# An album of 20th Century Mfg Co pics



## Mik (Jan 2, 2008)

Sooner or later I AM going to get around to building one in G, I promise. Meanwhile, yesterday I got a bit bored, and uploaded all the pics of these rare beasties that I had accumulated (well the ones that were already on my hard drive... I think I have about a dozen or so more in my inspection book)

The 20th Century Mfg Co (originally The Improved Traction Engine Co) was a little regional manufacturer of steam traction engines (steam tractors) located in Boynton, Pa., Somerset County, in the South-Central part of the state. The company was owned by a Mennonite minister named Gideon D. (Gib) Miller. Rev Miller's first engine patents date from 1902 (filed in 1901), so we can assume that for the start of production. 

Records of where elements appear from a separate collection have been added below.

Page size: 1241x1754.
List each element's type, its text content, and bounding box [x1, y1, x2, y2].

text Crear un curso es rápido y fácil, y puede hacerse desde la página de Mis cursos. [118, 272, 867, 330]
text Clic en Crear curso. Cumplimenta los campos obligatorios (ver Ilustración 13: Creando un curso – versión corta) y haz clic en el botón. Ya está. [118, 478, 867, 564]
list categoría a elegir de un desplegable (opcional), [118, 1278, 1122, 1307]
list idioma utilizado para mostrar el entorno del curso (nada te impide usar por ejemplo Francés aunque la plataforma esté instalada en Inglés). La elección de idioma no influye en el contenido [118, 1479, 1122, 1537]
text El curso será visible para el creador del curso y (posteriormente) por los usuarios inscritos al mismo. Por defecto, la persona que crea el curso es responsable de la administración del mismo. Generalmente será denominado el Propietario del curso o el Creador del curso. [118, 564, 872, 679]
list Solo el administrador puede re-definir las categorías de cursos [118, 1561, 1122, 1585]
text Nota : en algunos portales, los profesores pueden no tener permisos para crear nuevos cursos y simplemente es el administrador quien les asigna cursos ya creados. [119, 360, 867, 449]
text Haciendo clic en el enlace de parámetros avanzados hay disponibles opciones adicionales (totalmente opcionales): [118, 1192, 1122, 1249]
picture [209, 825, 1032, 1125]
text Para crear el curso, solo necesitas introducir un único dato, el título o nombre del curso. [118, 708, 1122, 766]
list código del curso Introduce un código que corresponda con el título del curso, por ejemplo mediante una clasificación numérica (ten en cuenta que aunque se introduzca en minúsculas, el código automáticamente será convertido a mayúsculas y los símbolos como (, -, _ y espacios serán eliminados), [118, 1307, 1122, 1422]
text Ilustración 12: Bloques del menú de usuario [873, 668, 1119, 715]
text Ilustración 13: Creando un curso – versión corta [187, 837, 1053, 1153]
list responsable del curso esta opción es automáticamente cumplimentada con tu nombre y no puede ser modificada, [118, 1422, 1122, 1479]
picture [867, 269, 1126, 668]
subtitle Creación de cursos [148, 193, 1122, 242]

20th Century engines all used Rev Miller's patented twin cylinder undermounted design. They all shared the same 10" cylinder stroke, simplifying production. And they all used a unique high efficiency firebox, also of Rev. Miller's design.

In 1917 the government requested that Reverend Miller turn his factory over to produce armaments, he refused on religious grounds. So the government shut off their supply of strategic materials (iron, steel, copper, brass) forcing them to close. Which gives us roughly 17 years of active engine building.

Nobody today is quite sure how many engines they built. The serial numbers (brass tags) were literally just pulled out of a basket on the secretary's desk. And all the records were destroyed when the building was sold in the 1950s. What is nearly certain is that there are only 2 complete engines, 2 partial engines, and a cylinder set left.

The Album is Here 

I've included patent drawings, several catalog cuts, plus vintage and recent pictures in the album. Sorry, I don't have plans.... but I CAN get some more detail pics if needed


----------



## R.W. Marty (Jan 2, 2008)

Hi MIK,
Thanks for sharing your information. What a unique piece of equipment.
Rick Marty


----------